Counties the scapegoats in Covid-19 war

Council of Governors Chairman Wycliffe Oparanya addresses the press at his office in Kakamega town on May 13 on Covid-19 preparedness.  PHOTO | FILE | NATION MEDIA GROUP

What you need to know:

  • The ambulances will only benefit the local communities if the county government doesn’t let its corrupt officials steal the operations money and ground them.
  • They have difficulty fixing their wage bill problems that have seen health services frequently disrupted by work boycotts, for example.

My first experience of a public health facility as a little boy was at Nyang’ande Dispensary in Kano, Kisumu County.

With the benefit of my grandfather Daddy’s local navigation skills, we covered about four kilometres walking through Kamkono, Korwana and Kawakungu villages to get there.

Along the way, we had to precariously cross the dancing wooden Miriu river bridge and brave barking dogs by the footpaths that many times led us through homesteads.

The atmosphere at the ‘hospital’ was quite scary. The queue on the bench outside the treatment room grew longer by the minute. Behind the door, the guy in the white coat spent more time sterilising his syringe in loud boiling water than attending to the next patient and was definitely overwhelmed with work.

RECEIVED AMBULANCE

Well, Nyang’ande has since been upgraded into a much better health facility, with more staff and medical equipment.

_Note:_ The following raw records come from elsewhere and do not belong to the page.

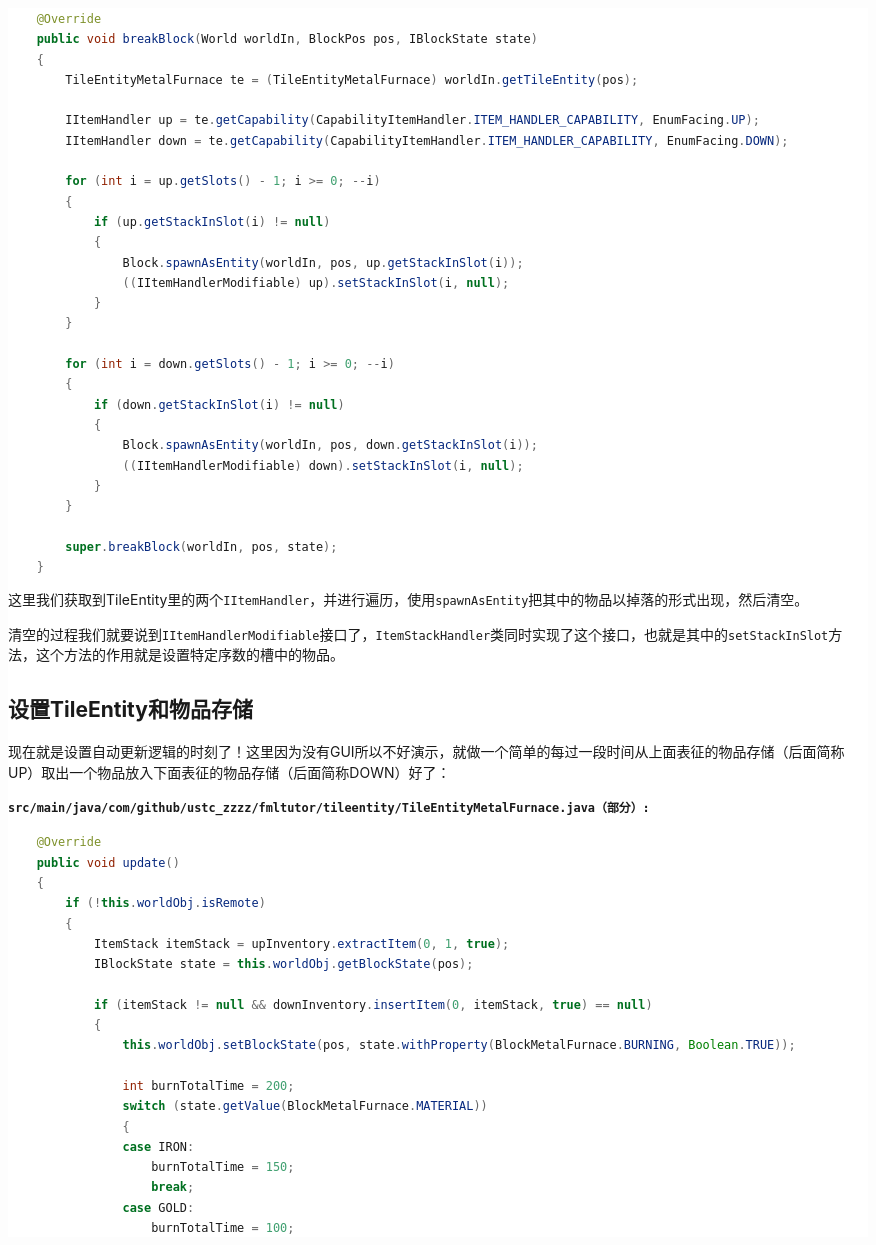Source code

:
 ```java
    @Override
    public void breakBlock(World worldIn, BlockPos pos, IBlockState state)
    {
        TileEntityMetalFurnace te = (TileEntityMetalFurnace) worldIn.getTileEntity(pos);

        IItemHandler up = te.getCapability(CapabilityItemHandler.ITEM_HANDLER_CAPABILITY, EnumFacing.UP);
        IItemHandler down = te.getCapability(CapabilityItemHandler.ITEM_HANDLER_CAPABILITY, EnumFacing.DOWN);

        for (int i = up.getSlots() - 1; i >= 0; --i)
        {
            if (up.getStackInSlot(i) != null)
            {
                Block.spawnAsEntity(worldIn, pos, up.getStackInSlot(i));
                ((IItemHandlerModifiable) up).setStackInSlot(i, null);
            }
        }

        for (int i = down.getSlots() - 1; i >= 0; --i)
        {
            if (down.getStackInSlot(i) != null)
            {
                Block.spawnAsEntity(worldIn, pos, down.getStackInSlot(i));
                ((IItemHandlerModifiable) down).setStackInSlot(i, null);
            }
        }

        super.breakBlock(worldIn, pos, state);
    }
```

这里我们获取到TileEntity里的两个`IItemHandler`，并进行遍历，使用`spawnAsEntity`把其中的物品以掉落的形式出现，然后清空。

清空的过程我们就要说到`IItemHandlerModifiable`接口了，`ItemStackHandler`类同时实现了这个接口，也就是其中的`setStackInSlot`方法，这个方法的作用就是设置特定序数的槽中的物品。

## 设置TileEntity和物品存储

现在就是设置自动更新逻辑的时刻了！这里因为没有GUI所以不好演示，就做一个简单的每过一段时间从上面表征的物品存储（后面简称UP）取出一个物品放入下面表征的物品存储（后面简称DOWN）好了：

**`src/main/java/com/github/ustc_zzzz/fmltutor/tileentity/TileEntityMetalFurnace.java（部分）:`**

```java
    @Override
    public void update()
    {
        if (!this.worldObj.isRemote)
        {
            ItemStack itemStack = upInventory.extractItem(0, 1, true);
            IBlockState state = this.worldObj.getBlockState(pos);

            if (itemStack != null && downInventory.insertItem(0, itemStack, true) == null)
            {
                this.worldObj.setBlockState(pos, state.withProperty(BlockMetalFurnace.BURNING, Boolean.TRUE));

                int burnTotalTime = 200;
                switch (state.getValue(BlockMetalFurnace.MATERIAL))
                {
                case IRON:
                    burnTotalTime = 150;
                    break;
                case GOLD:
                    burnTotalTime = 100;
```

Last week, it was one of the four health centres that each received an ambulance from the Kisumu County government to improve emergency services.

Of course, the ambulances will only benefit the local communities if the county government doesn’t let its corrupt officials steal the operations money and ground them.

But the fact that rural health facilities like Nyang’ande, which until recently struggled to sterilise their syringes, are revamping emer-gency services suggests remarkable progress in the past eight years of devolution.

During that time, there have been reports of local people elsewhere being attended to by a medical doctor and local hospitals con-ducting their first Caesarean-sections or kidney transplants since independence in 1963.

The counties have had their failures, though.

They have difficulty fixing their wage bill problems that have seen health services frequently disrupted by work boycotts, for example.

Almost all counties struggle to pay their health workers. But the emerging narrative by the national government blaming every public healthcare failure on the counties is ridiculous scapegoating.

Last month, President Uhuru Kenyatta cited lack of Covid-19 isolation beds for his decision not to lift the countrywide night curfew and lockdowns on the Nairobi Metropolitan Area, Mombasa and Mandera.

BLOATED WORKFORCE

Health Cabinet Secretary Mutahi Kagwe took cue and has lately been doing little more than read out positive test results and lecture counties about their responsibilities at his regular media briefings.

The truth is that most of the counties’ problems are related to delays in receiving disbursements from the National Treasury and a bloated workforce inherited from the national government.

The President and his Health minister are themselves part of a system that presided over Kenya’s 50 lost years during which the country only had about 400 ICU beds, most of them in Nairobi.

Like the hypocrite of the Bible, they should first remove the log in their eye before looking at the speck in their brother’s eye.